For someone who studies the climate system on the Tibet Plateau, this was a breakthrough. It would help Dr. Yang understand the correlation between atmospheric water exchange and precipitation. He's a professor at the Department of Earth System Science at Tsinghua University.
"The weather forecast of East Asia depends heavily on the Plateau," he said. "But the forecast is not very reliable. If we try, maybe we could improve the model," Dr. Yang recalls the words that his postdoctoral advisor told him two decades ago. "It's a lofty purpose," he laughs.
The Qinghai-Tibet Plateau lies at the heart of Asia – a vast area of land where the continent's weather is made, and where its great rivers flow from. So important that it's been given names such as "Asia's Water Tower," or the "Third Pole," with some of the Earth's most complex terrain and rich biodiversity.
"We try to monitor the climate pattern, build a model out of it to forecast a disaster," says Dr. Yang. His team has built several monitoring stations in Yadong to collect data on rain level, soil moisture and wind patterns. "The terrain is too complicated here. Disasters such as blizzards, landslides and mountain floods can be terrible. Our work might be helpful in mitigating the loss of property and lives." Their data will be used to perfect the current climate model and global water cycle observation satellites.
The work is as meaningful as it is dangerous. Some scientists have given their lives trying to understand the Tibetan Plateau. Its altitude, freezing temperature, harsh weather and geography can all be deadly. Dr. Yang Kun counts himself lucky.

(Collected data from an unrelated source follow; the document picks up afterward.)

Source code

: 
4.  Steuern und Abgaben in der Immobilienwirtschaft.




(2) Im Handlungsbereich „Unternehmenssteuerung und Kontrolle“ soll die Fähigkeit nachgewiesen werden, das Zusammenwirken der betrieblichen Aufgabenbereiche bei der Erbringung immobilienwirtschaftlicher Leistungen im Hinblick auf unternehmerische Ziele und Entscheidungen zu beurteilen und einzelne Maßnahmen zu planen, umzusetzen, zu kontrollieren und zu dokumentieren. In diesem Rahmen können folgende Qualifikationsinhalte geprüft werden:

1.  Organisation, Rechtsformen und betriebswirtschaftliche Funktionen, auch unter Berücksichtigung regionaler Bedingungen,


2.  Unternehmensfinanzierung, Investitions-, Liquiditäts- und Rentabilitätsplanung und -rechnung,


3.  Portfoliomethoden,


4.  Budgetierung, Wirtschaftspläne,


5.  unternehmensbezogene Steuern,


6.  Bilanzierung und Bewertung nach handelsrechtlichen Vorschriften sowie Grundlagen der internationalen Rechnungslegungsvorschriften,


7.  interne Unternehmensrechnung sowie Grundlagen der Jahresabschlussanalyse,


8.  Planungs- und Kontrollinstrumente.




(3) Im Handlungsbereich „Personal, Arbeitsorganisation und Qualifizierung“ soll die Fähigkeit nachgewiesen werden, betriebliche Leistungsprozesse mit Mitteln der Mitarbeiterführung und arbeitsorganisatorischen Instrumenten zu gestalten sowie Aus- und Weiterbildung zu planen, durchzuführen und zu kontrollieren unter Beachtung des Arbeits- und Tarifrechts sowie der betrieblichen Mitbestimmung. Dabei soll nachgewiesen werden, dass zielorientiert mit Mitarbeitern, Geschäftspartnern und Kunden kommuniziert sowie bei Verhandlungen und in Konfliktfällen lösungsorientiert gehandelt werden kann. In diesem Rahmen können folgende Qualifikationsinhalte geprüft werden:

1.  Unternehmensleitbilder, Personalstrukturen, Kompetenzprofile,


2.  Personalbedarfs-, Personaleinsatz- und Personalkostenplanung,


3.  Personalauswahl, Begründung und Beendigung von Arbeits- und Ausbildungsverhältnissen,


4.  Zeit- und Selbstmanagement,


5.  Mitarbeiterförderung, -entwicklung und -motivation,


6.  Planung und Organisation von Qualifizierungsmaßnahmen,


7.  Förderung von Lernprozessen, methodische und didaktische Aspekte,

"The glaciologists and limnologists' work is more dangerous," he said. "My team hasn't come across any accidents, but I worry every day," he said, on the verge of tears, standing up and waving his hands to discontinue the interview.
For once, the cool-headed scientist is dominated by his emotions.
Dr. Yang turns his back toward the camera to face the snow mountains, his head lifted, hands clasped in front of his chest as though to pray.
For him, and generations of scientists before him, a lifetime's research on the plateau may only be, at best, a small step toward solving nature's many unpredictable puzzles.
"It's tough work, but not miserable," he says as he finally he sits down again. "If one day, my work can help improve the current climate prediction model even just a little bit, that'd be my life-long dream, and I'm living the dream."